The latest trend in fund-raising that even some credible ministries are resorting to, is the petition and the survey. If these ministries were really interested in your answers they would send you a post card, not an envelope for your response. Some ministries send out petitions or surveys with virtually all of their letters. One who consistently uses this tactic is D. James Kennedy. Some otherwise solid ministries include Don Wildmon’s American Family Association, the Rutherford Institute, and Pat Robertson’s Christian Coalition. The National Right to Life Committee also asks for petitions to be sent to them instead of to the government body that they claim they’ll forward them to.

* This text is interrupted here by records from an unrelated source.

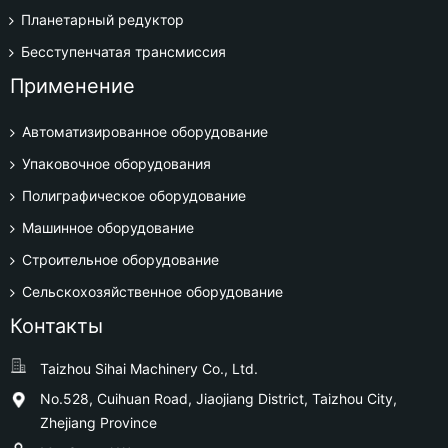
Планетарный редуктор
Бесступенчатая трансмиссия
Применение
Автоматизированное оборудование
Упаковочное оборудования
Полиграфическое оборудование
Машинное оборудование
Строительное оборудование
Сельскохозяйственное оборудование
Контакты
Taizhou Sihai Machinery Co., Ltd.
No.528, Cuihuan Road, Jiaojiang District, Taizhou City,
Zhejiang Province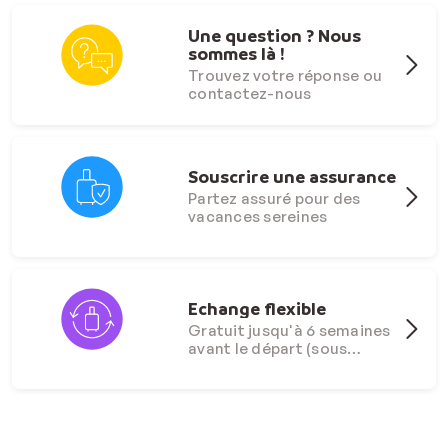
Une question ? Nous
sommes là !
Trouvez votre réponse ou
contactez-nous
Souscrire une assurance
Partez assuré pour des
vacances sereines
Echange flexible
Gratuit jusqu'à 6 semaines
avant le départ (sous
conditions)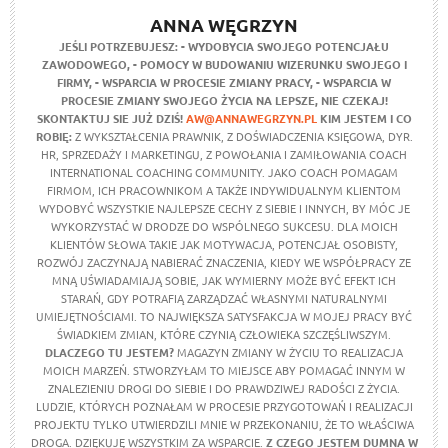
ANNA WĘGRZYN
JEŚLI POTRZEBUJESZ:
- WYDOBYCIA SWOJEGO POTENCJAŁU
ZAWODOWEGO,
- POMOCY W BUDOWANIU WIZERUNKU SWOJEGO I
FIRMY,
- WSPARCIA W PROCESIE ZMIANY PRACY,
- WSPARCIA W
PROCESIE ZMIANY SWOJEGO ŻYCIA NA LEPSZE,
NIE CZEKAJ!
SKONTAKTUJ SIE JUŻ DZIŚ!
AW@ANNAWEGRZYN.PL
KIM JESTEM I CO
ROBIĘ:
Z WYKSZTAŁCENIA PRAWNIK, Z DOŚWIADCZENIA KSIĘGOWA, DYR.
HR, SPRZEDAŻY I MARKETINGU, Z POWOŁANIA I ZAMIŁOWANIA COACH
INTERNATIONAL COACHING COMMUNITY. JAKO COACH POMAGAM
FIRMOM, ICH PRACOWNIKOM A TAKŻE INDYWIDUALNYM KLIENTOM
WYDOBYĆ WSZYSTKIE NAJLEPSZE CECHY Z SIEBIE I INNYCH, BY MÓC JE
WYKORZYSTAĆ W DRODZE DO WSPÓLNEGO SUKCESU. DLA MOICH
KLIENTÓW SŁOWA TAKIE JAK MOTYWACJA, POTENCJAŁ OSOBISTY,
ROZWÓJ ZACZYNAJĄ NABIERAĆ ZNACZENIA, KIEDY WE WSPÓŁPRACY ZE
MNĄ UŚWIADAMIAJĄ SOBIE, JAK WYMIERNY MOŻE BYĆ EFEKT ICH
STARAŃ, GDY POTRAFIĄ ZARZĄDZAĆ WŁASNYMI NATURALNYMI
UMIEJĘTNOŚCIAMI. TO NAJWIĘKSZA SATYSFAKCJA W MOJEJ PRACY BYĆ
ŚWIADKIEM ZMIAN, KTÓRE CZYNIĄ CZŁOWIEKA SZCZĘŚLIWSZYM.
DLACZEGO TU JESTEM?
MAGAZYN ZMIANY W ŻYCIU TO REALIZACJA
MOICH MARZEŃ. STWORZYŁAM TO MIEJSCE ABY POMAGAĆ INNYM W
ZNALEZIENIU DROGI DO SIEBIE I DO PRAWDZIWEJ RADOŚCI Z ŻYCIA.
LUDZIE, KTÓRYCH POZNAŁAM W PROCESIE PRZYGOTOWAŃ I REALIZACJI
PROJEKTU TYLKO UTWIERDZILI MNIE W PRZEKONANIU, ŻE TO WŁAŚCIWA
DROGA. DZIĘKUJĘ WSZYSTKIM ZA WSPARCIE.
Z CZEGO JESTEM DUMNA W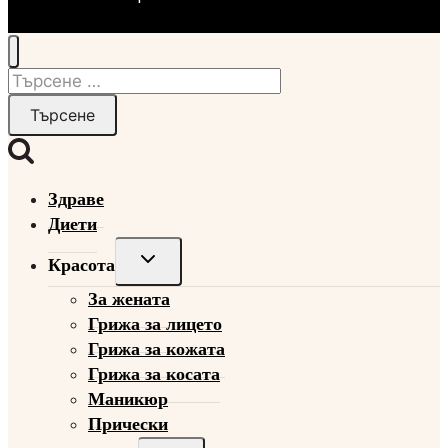
Търсене
за:
Здраве
Диети
Toggle
Красота
child
За жената
menu
Грижа за лицето
Грижа за кожата
Грижа за косата
Маникюр
Прически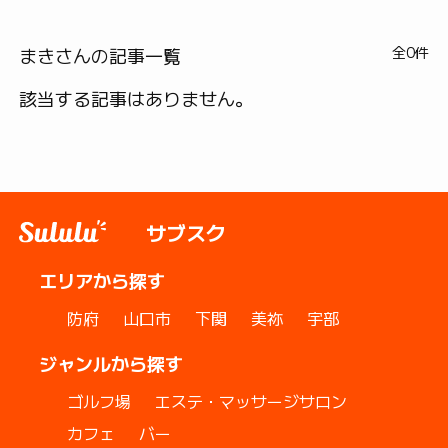
まきさんの記事一覧
全0件
該当する記事はありません。
サブスク
エリアから探す
防府
山口市
下関
美祢
宇部
ジャンルから探す
ゴルフ場
エステ・マッサージサロン
カフェ
バー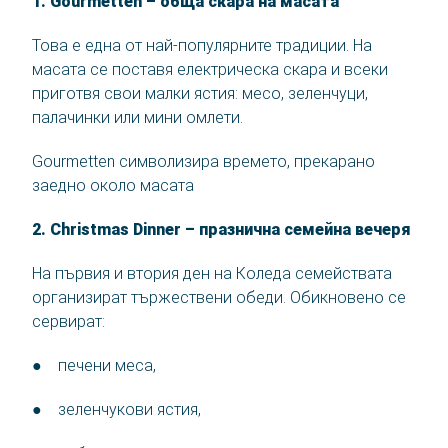
1. Gourmetten – обща скара на масата
Това е една от най-популярните традиции. На
масата се поставя електрическа скара и всеки
приготвя свои малки ястия: месо, зеленчуци,
палачинки или мини омлети.
Gourmetten символизира времето, прекарано
заедно около масата
2. Christmas Dinner – празнична семейна вечеря
На първия и втория ден на Коледа семействата
организират тържествени обеди. Обикновено се
сервират:
● печени меса,
● зеленчукови ястия,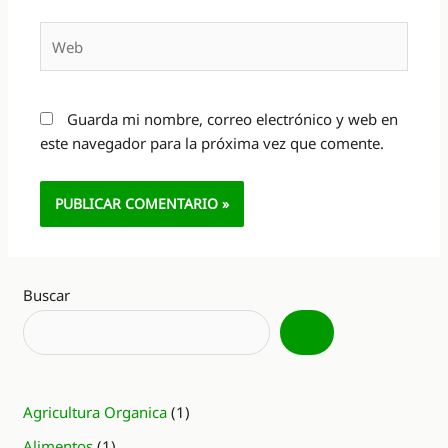
Web
Guarda mi nombre, correo electrónico y web en
este navegador para la próxima vez que comente.
Alternative:
Buscar
Agricultura Organica
(1)
Alimentos
(1)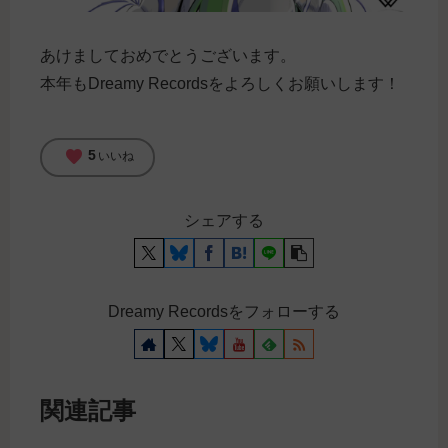
あけましておめでとうございます。
本年もDreamy Recordsをよろしくお願いします！
favorite
5
いいね
シェアする
Dreamy Recordsをフォローする
関連記事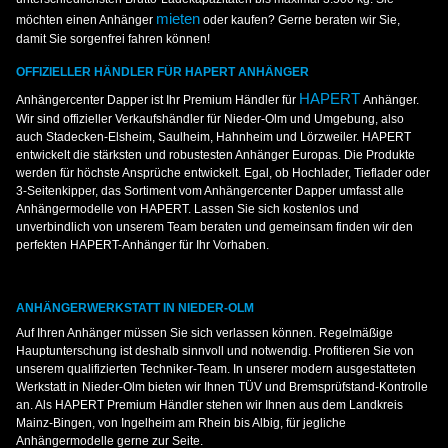
mieten
möchten einen Anhänger
oder kaufen? Gerne beraten wir Sie,
damit Sie sorgenfrei fahren können!
OFFIZIELLER HÄNDLER FÜR HAPERT ANHÄNGER
HAPERT
Anhängercenter Dapper ist Ihr Premium Händler für
Anhänger.
Wir sind offizieller Verkaufshändler für Nieder-Olm und Umgebung, also
auch Stadecken-Elsheim, Saulheim, Hahnheim und Lörzweiler. HAPERT
entwickelt die stärksten und robustesten Anhänger Europas. Die Produkte
werden für höchste Ansprüche entwickelt. Egal, ob Hochlader, Tieflader oder
3-Seitenkipper, das Sortiment vom Anhängercenter Dapper umfasst alle
Anhängermodelle von HAPERT. Lassen Sie sich kostenlos und
unverbindlich von unserem Team beraten und gemeinsam finden wir den
perfekten HAPERT-Anhänger für Ihr Vorhaben.
ANHÄNGERWERKSTATT IN NIEDER-OLM
Auf Ihren Anhänger müssen Sie sich verlassen können. Regelmäßige
Hauptunterschung ist deshalb sinnvoll und notwendig. Profitieren Sie von
unserem qualifizierten Techniker-Team. In unserer modern ausgestatteten
Werkstatt in Nieder-Olm bieten wir Ihnen TÜV und Bremsprüfstand-Kontrolle
an. Als HAPERT Premium Händler stehen wir Ihnen aus dem Landkreis
Mainz-Bingen, von Ingelheim am Rhein bis Albig, für jegliche
Anhängermodelle gerne zur Seite.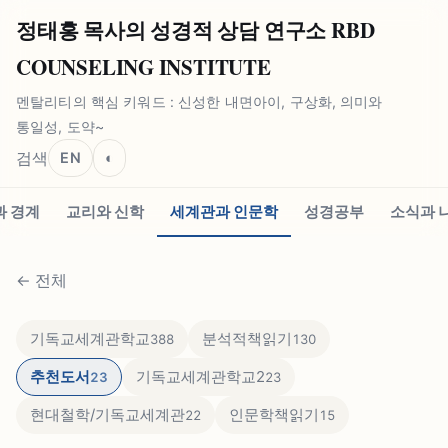
정태홍 목사의 성경적 상담 연구소 RBD
COUNSELING INSTITUTE
멘탈리티의 핵심 키워드 : 신성한 내면아이, 구상화, 의미와
통일성, 도약~
검색
EN
◐
과 경계
교리와 신학
세계관과 인문학
성경공부
소식과 
←
전체
기독교세계관학교
분석적책읽기
388
130
추천도서
기독교세계관학교2
23
23
현대철학/기독교세계관
인문학책읽기
22
15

"All ministries, including this one, need people to support them," said Bob Anderson, director of Take Heed Ministries near Pittsburgh. "But to hoodwink people into believing that you really care about their opinion, in order to separate them from their money, is down right dishonest in my opinion." He suggests that people pray to see if God is really speaking to their hearts before giving and not to be manipulated. Certainly, when God’s money is being siphoned off in the wrong direction, it takes away from the work the Lord is truly in.

The Bible says that we should be wise as serpents and innocent as doves. And if we are, we will be cheerful givers knowing that when we give where the Lord leads we will be storing up our treasure in heaven. If you receive any such gimmicks in the mail you can be assured that those ministries are operating in the flesh and your money would be better invested elsewhere. But remember that the work of the Kingdom is funded by the saints and the costs of Christian publishing, radio, and television is expensive and worthy of all our support.